YOUR INSTRUCTIONS:
In the passage on dI-domains, recast the paragraph beginning "The above condition is the defining property" as a short bulleted list that keeps its main facts.

Top of SUPPLIED PASSAGE

The only natural condition I can think of is Berry's "I condition" (, Sect. 12.3):
(I) each compact element dominates finitely many elements.
The above condition is the defining property of Berry's dI-domains, which are distributive (that's what the "d" stands for) algebraic domains satisfying condition I. This is a widely known and well studied class of domains, which served as the basis for what is known as "stable" semantics (an attempt to capture the sequential behavior of the $\lambda$-calculus). Girard's coherence spaces  give a particularly simple and useful example of dI-domains. A coherence space may be seen as the set of cliques of a reflexive graph, ordered by inclusion. The compact elements are the finite cliques, which obviously satisfy your requirement.
I don't know if generalizations of the I condition have been studied. A counterexample to your property is given by the ordinal $\omega+2$ ($\omega+1$ is compact but $\omega$ is not), so certainly generalizing "finite" to "well-founded+no infinite antichains" does not work.
 Roberto Amadio and Pierre-Louis Curien. Domains and Lambda-Calculi. Cambridge Tracts in Theoretical Computer Science, 1998.
 Jean-Yves Girard, Yves Lafont and Paul Taylor. Proofs and Types. Cambridge Tracts in Theoretical Computer Science, 1989.

Bottom of SUPPLIED PASSAGE
Top of RECORDS SHOWN

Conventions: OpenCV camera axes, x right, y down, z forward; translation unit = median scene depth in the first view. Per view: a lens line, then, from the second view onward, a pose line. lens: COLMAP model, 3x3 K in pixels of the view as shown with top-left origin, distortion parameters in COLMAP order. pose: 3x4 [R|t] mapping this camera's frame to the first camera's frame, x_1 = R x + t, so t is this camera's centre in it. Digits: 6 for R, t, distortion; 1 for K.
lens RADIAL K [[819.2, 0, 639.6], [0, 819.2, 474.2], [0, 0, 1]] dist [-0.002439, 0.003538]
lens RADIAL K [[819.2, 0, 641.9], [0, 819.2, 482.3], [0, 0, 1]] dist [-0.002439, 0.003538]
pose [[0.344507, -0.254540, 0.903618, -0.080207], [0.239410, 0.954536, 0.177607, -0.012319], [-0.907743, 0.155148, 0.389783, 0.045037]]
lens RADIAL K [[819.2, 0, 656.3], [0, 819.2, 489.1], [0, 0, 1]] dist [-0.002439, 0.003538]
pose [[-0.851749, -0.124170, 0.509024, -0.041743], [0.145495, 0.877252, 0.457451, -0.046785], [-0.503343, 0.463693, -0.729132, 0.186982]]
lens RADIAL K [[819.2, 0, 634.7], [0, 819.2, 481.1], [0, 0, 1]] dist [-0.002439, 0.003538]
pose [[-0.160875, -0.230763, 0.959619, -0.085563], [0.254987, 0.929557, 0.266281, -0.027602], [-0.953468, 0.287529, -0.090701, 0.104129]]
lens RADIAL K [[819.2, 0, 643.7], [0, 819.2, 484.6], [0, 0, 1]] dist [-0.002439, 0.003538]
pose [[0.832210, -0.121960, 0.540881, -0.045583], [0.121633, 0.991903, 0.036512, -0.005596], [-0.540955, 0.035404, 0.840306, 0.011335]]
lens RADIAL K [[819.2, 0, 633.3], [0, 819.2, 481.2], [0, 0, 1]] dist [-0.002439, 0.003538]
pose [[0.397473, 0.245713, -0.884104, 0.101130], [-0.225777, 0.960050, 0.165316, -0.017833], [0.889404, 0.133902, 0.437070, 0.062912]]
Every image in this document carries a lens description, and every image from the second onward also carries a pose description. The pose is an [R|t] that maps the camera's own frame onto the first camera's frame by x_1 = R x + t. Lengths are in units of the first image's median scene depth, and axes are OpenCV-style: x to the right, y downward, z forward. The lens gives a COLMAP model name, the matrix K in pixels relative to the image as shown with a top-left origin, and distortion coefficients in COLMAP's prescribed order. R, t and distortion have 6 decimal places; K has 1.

Bottom of RECORDS SHOWN

COMPLETED EXERCISE:
- Condition I is the defining property of Berry's dI-domains, which are distributive ("d") algebraic domains satisfying condition I.
- This class of domains is widely known and well studied.
- It served as the basis for "stable" semantics, an attempt to capture the sequential behavior of the $\lambda$-calculus.
- Girard's coherence spaces are a particularly simple and useful example of dI-domains.
- A coherence space may be seen as the set of cliques of a reflexive graph, ordered by inclusion.
- Its compact elements are the finite cliques, which obviously satisfy the requirement.